Deux minutes après l’égalisation toulousaine, les joueurs de Pascal Dupraz obtiennent un coup franc excentré, sur la ligne de la surface de réparation. C’est Yann Bodiger qui s’en charge. Alors que tout le monde s’attend à un centre rentrant, le milieu Toulousain envoie une superbe frappe enroulée qui se dirige vers la lucarne. Surpris, le gardien angevin est battu. Aussi fou que cela puisse paraître, l’intuition de Pascal Dupraz était juste, la solution vient de Bodiger ce soir.
Les Toulousains se précipitent directement vers leur coéquipier pour le féliciter. Grâce à celui-ci, ils sont de nouveau maintenus dans l’élite. Certains joueurs du banc de touche rentrent même sur le terrain. Pascal Dupraz exulte lui aussi, avant de rapidement retourner à la raison en tentant de calmer ses joueurs. Expérimenté, il le sait, ce match n’est pas encore terminé.
Une délivrance finale
Pendant dix minutes, les Pitchouns contrôlent le ballon jusqu’au coup de sifflet final. Ce dernier marque ainsi la fin de la quête du maintien. En dix journées, Pascal Dupraz aura lui, réussi sa mission en renversant la tendance. Le Toulouse Football Club reste en Ligue 1. C’est la folie dans le stade où joueurs, staff et supporters s’empressent de fêter la victoire tous ensemble. Dans les rues de la ville rose, les supporters n’ayant pas pu faire le déplacement célèbrent et chantent eux aussi, à la gloire de leur nouveau héros – Pascal Dupraz.
De l’autre côté, malgré sa belle victoire contre l’Olympique Lyonnais, le Stade de Reims est relégué. Le club champenois termine dix-huitième du championnat, à un point du Téfécé, premier non relégable. Le Gazelec Ajaccio et Troyes l’accompagnent également en Ligue 2.
Des péripéties, un fort suspense et un final renversant, le maintien du Toulouse Football Club a tout d’un bon thriller. Si Pascal Dupraz ne remporte pas d’Oscar après ce match, il a au moins le mérite de rentrer dans l’Histoire avec le Téfécé en signant l’un des plus beaux exploits du sport français.
Sources :
- Yann Bouchery,« Dominique Arribagé jette l’éponge après une nouvelle défaite de Toulouse », RTL, février 2016.

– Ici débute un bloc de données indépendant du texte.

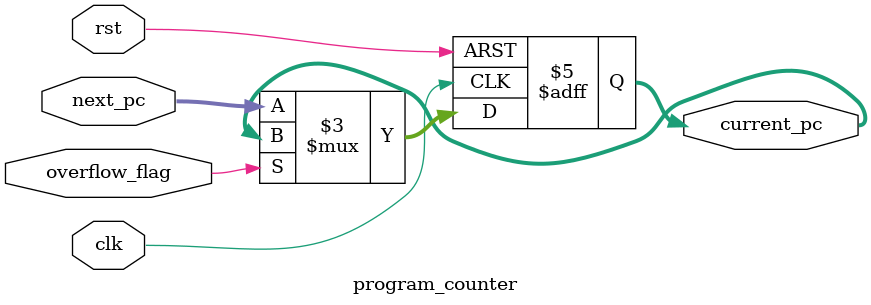
<source format=v>
module program_counter (
    input [31:0] next_pc,
    input rst, clk, overflow_flag,
    output reg [31:0] current_pc
);
    
    always @(posedge clk or posedge rst) // asynchronous reset, PC will reset regardless of th clk
        begin
            if (rst) 
                begin
                    current_pc <= 32'd0;
                end
            else if (overflow_flag) 
                begin
                    current_pc <= current_pc;
                end
            else 
                begin
                    current_pc <= next_pc;
                end
        end

endmodule

</source>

- CANAL+ Sport, «Toulouse : les coulisses de l’exploit (2016) », YouTube.
- Clément, « Toulouse FC : Retour sur le maintien historique en 2015/2016 », Foot sur 7, mai 2020.
- MrXaxa41, « Toulouse, le MAINTIEN historique en direct ! (Multiplex) », YouTube.
- Ouest France, « Ligue 1. Le pull en laine, nouvel atout pour obtenir le maintien », avril 2016.
- VALCOM, « ANGERS 2-3 TFC – Au Fil du Maintien », YouTube.